Há também outros elementos simbólicos que se mantém: o Rei, figura central que lidera o cortejo envergando uma capa vistosa, barba postiça e coroa, responsável por saudar as autoridades e o Santo Padroeiro; Os Lanceiros: Cavaleiros que abrem caminho e recitam as primeiras loas explicativas da festa; Os Corneteiros e Guias: Marcam o ritmo e ostentam os estandartes das festividades; e os Cavaleiros, trajando de branco, com botas altas, faixas coloridas e chapéus pretos ornamentados, montando cavalos ricamente enfeitados com flores e fitas.
Adereço natural, decorativo e simbólico das Cavalhadas são as alampas ou alampadas.
São frutos da terra, aglomerados em forma de cacho longo (alguns chegam a atingir um metro) constituídos por rústicas flores da época, hortênsias, frutos e legumes que ornamentam as naves da Igreja Paroquial da Ribeira Seca e são distribuídos pelas autoridades locais.

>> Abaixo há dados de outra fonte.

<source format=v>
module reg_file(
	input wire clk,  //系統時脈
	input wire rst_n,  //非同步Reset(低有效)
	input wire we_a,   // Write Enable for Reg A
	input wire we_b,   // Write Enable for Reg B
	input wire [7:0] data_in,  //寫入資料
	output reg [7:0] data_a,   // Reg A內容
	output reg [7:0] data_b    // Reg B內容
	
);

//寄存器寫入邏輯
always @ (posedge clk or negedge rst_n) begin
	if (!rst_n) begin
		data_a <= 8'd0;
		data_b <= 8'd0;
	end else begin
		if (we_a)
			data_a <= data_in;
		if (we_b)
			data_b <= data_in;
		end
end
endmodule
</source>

A preparação destes cerimoniais e a execução das alampas constitui um sinal de grande entreajuda, organização e participação comunitária que importa relevar, pois nela se integram homens, mulheres e jovens, alguns pagando promessas.
São gestos que atestam a capacidade do povo em preservar o tradicional, promovendo iniciativas que irão entranhar-se no espírito e na vida dos mais pequenos e dos jovens, confirmando o seu empenho por seguir as pegadas dos seus maiores.

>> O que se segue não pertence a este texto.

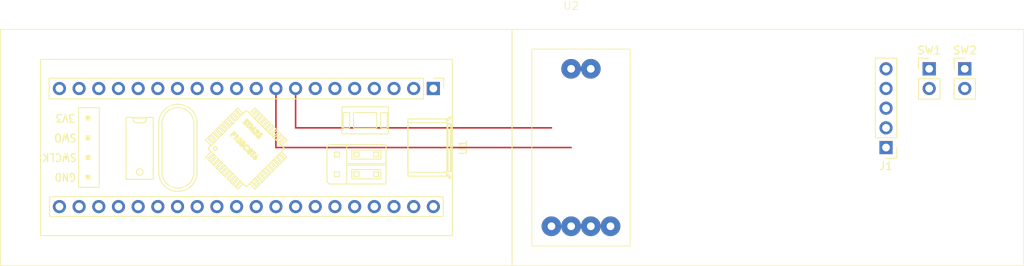
<source format=kicad_pcb>
(kicad_pcb
	(version 20241229)
	(generator "pcbnew")
	(generator_version "9.0")
	(general
		(thickness 1.6)
		(legacy_teardrops no)
	)
	(paper "A4")
	(layers
		(0 "F.Cu" signal)
		(2 "B.Cu" signal)
		(9 "F.Adhes" user "F.Adhesive")
		(11 "B.Adhes" user "B.Adhesive")
		(13 "F.Paste" user)
		(15 "B.Paste" user)
		(5 "F.SilkS" user "F.Silkscreen")
		(7 "B.SilkS" user "B.Silkscreen")
		(1 "F.Mask" user)
		(3 "B.Mask" user)
		(17 "Dwgs.User" user "User.Drawings")
		(19 "Cmts.User" user "User.Comments")
		(21 "Eco1.User" user "User.Eco1")
		(23 "Eco2.User" user "User.Eco2")
		(25 "Edge.Cuts" user)
		(27 "Margin" user)
		(31 "F.CrtYd" user "F.Courtyard")
		(29 "B.CrtYd" user "B.Courtyard")
		(35 "F.Fab" user)
		(33 "B.Fab" user)
		(39 "User.1" user)
		(41 "User.2" user)
		(43 "User.3" user)
		(45 "User.4" user)
	)
	(setup
		(pad_to_mask_clearance 0)
		(allow_soldermask_bridges_in_footprints no)
		(tenting front back)
		(pcbplotparams
			(layerselection 0x00000000_00000000_55555555_5755f5ff)
			(plot_on_all_layers_selection 0x00000000_00000000_00000000_00000000)
			(disableapertmacros no)
			(usegerberextensions no)
			(usegerberattributes yes)
			(usegerberadvancedattributes yes)
			(creategerberjobfile yes)
			(dashed_line_dash_ratio 12.000000)
			(dashed_line_gap_ratio 3.000000)
			(svgprecision 4)
			(plotframeref no)
			(mode 1)
			(useauxorigin no)
			(hpglpennumber 1)
			(hpglpenspeed 20)
			(hpglpendiameter 15.000000)
			(pdf_front_fp_property_popups yes)
			(pdf_back_fp_property_popups yes)
			(pdf_metadata yes)
			(pdf_single_document no)
			(dxfpolygonmode yes)
			(dxfimperialunits yes)
			(dxfusepcbnewfont yes)
			(psnegative no)
			(psa4output no)
			(plot_black_and_white yes)
			(sketchpadsonfab no)
			(plotpadnumbers no)
			(hidednponfab no)
			(sketchdnponfab yes)
			(crossoutdnponfab yes)
			(subtractmaskfromsilk no)
			(outputformat 1)
			(mirror no)
			(drillshape 1)
			(scaleselection 1)
			(outputdirectory "")
		)
	)
	(net 0 "")
	(net 1 "unconnected-(U1-PC14-Pad23)")
	(net 2 "unconnected-(U1-PB9-Pad17)")
	(net 3 "unconnected-(U1-PB3-Pad11)")
	(net 4 "unconnected-(U1-PB1-Pad34)")
	(net 5 "unconnected-(U1-PB14-Pad3)")
	(net 6 "unconnected-(U1-PB15-Pad4)")
	(net 7 "unconnected-(U1-PA7-Pad32)")
	(net 8 "unconnected-(U1-PC13-Pad22)")
	(net 9 "unconnected-(U1-PA4-Pad29)")
	(net 10 "unconnected-(U1-PA10-Pad7)")
	(net 11 "unconnected-(U1-PA6-Pad31)")
	(net 12 "unconnected-(U1-PB13-Pad2)")
	(net 13 "unconnected-(U1-PB8-Pad16)")
	(net 14 "unconnected-(U1-PB5-Pad13)")
	(net 15 "unconnected-(U1-VBat-Pad21)")
	(net 16 "unconnected-(U1-PA0-Pad25)")
	(net 17 "unconnected-(U1-PA5-Pad30)")
	(net 18 "unconnected-(U1-PA9-Pad6)")
	(net 19 "unconnected-(U1-PB0-Pad33)")
	(net 20 "unconnected-(U1-PA2-Pad27)")
	(net 21 "unconnected-(U1-PB7-Pad15)")
	(net 22 "unconnected-(U1-PB12-Pad1)")
	(net 23 "unconnected-(U1-3V3-Pad38)")
	(net 24 "unconnected-(U1-RST-Pad37)")
	(net 25 "unconnected-(U1-PA15-Pad10)")
	(net 26 "unconnected-(U1-PB4-Pad12)")
	(net 27 "unconnected-(U1-PA1-Pad26)")
	(net 28 "unconnected-(U1-PA3-Pad28)")
	(net 29 "CAN_PIN_TX")
	(net 30 "unconnected-(U1-PB6-Pad14)")
	(net 31 "unconnected-(U1-PC15-Pad24)")
	(net 32 "unconnected-(U1-3V3-Pad20)")
	(net 33 "unconnected-(U1-PA8-Pad5)")
	(net 34 "CAN_PIN_RX")
	(net 35 "PIN_BUTTON_1")
	(net 36 "GND")
	(net 37 "PIN_BUTTON_2")
	(net 38 "+5V")
	(net 39 "CANL")
	(net 40 "CANH")
	(net 41 "PIN_CS")
	(net 42 "PIN_CLK")
	(net 43 "PIN_MOSI")
	(footprint "Connector_PinHeader_2.54mm:PinHeader_1x02_P2.54mm_Vertical" (layer "F.Cu") (at 172.72 76.2))
	(footprint "components:TJA_1050" (layer "F.Cu") (at 121.92 68.58))
	(footprint "bluepill:YAAJ_BluePill_1" (layer "F.Cu") (at 104.14 78.74 -90))
	(footprint "Connector_PinHeader_2.54mm:PinHeader_1x05_P2.54mm_Vertical" (layer "F.Cu") (at 162.56 86.36 180))
	(footprint "Connector_PinHeader_2.54mm:PinHeader_1x02_P2.54mm_Vertical" (layer "F.Cu") (at 168.13 76.2))
	(gr_line
		(start 121.92 86.36)
		(end 83.82 86.36)
		(stroke
			(width 0.2)
			(type default)
		)
		(layer "F.Cu")
		(net 29)
		(uuid "1751b4f6-ec14-4fd2-8d86-e95527818a88")
	)
	(gr_line
		(start 83.82 78.74)
		(end 83.82 86.36)
		(stroke
			(width 0.2)
			(type default)
		)
		(layer "F.Cu")
		(net 29)
		(uuid "8718fdc0-a649-49dd-89dc-8319b6e8ab05")
	)
	(gr_line
		(start 86.36 83.82)
		(end 119.38 83.82)
		(stroke
			(width 0.2)
			(type default)
		)
		(layer "F.Cu")
		(net 34)
		(uuid "874a6e78-b0d1-42e3-8db3-b90ef68227c4")
	)
	(gr_line
		(start 86.36 78.74)
		(end 86.36 83.82)
		(stroke
			(width 0.2)
			(type default)
		)
		(layer "F.Cu")
		(net 34)
		(uuid "ed8718ef-421d-44d5-9db3-def83e4851eb")
	)
	(gr_rect
		(start 48.26 71.12)
		(end 114.3 101.6)
		(stroke
			(width 0.1)
			(type default)
		)
		(fill no)
		(layer "F.SilkS")
		(uuid "2064a52f-ba51-4bc0-9030-6a7eb2daa821")
	)
	(gr_rect
		(start 114.3 71.12)
		(end 180.34 101.6)
		(stroke
			(width 0.1)
			(type default)
		)
		(fill no)
		(layer "F.SilkS")
		(uuid "7b81b64f-ccdd-4100-8b96-4b67bc2cb820")
	)
	(embedded_fonts no)
)

</source>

Manter a tradição é mais do que uma frase feita. É um apelo à integração dos mais novos nas Festas e Manifestações populares que me parece estão a revitalizar-se. Com traços de modernidade, como é natural, mas mantendo, no fundamental, o que trouxeram até hoje essas antigas iniciativas.
As Festas de São João da Vila, com as suas marchas em vias de modernização e com uma maior participação da juventude; as marchas das Sanjoaninas de Angra com historial recente (pós-sismo de 80), que atrai cada vez mais grupos de outras ilhas para celebrar com alegria e envolvimento popular a Noite de São João; outros festivais que nestes meses de verão animam as ilhas menos povoadas, pretendendo proclamar ao longo do Atlântico Norte que nenhum território insular para sobreviver e desenvolver-se deve confinar-se às rochas altas de basalto negro que protege quem lá moureja; tudo isto faz parte da identidade açoriana.
Os Açorianos aqui e na diáspora vivem a festa como tempos de catarse. Convertem a saudade e o insulamento nas canções dolentes que quebram corações, mas animam os que querem regressar para beber nas águas cristalinas das fontes a saúde e a força que lhes dá Fé e solidariedade que manifestam aos demais.
É assim que a História Açoriana assinala, ao longo dos séculos, as boas e más horas.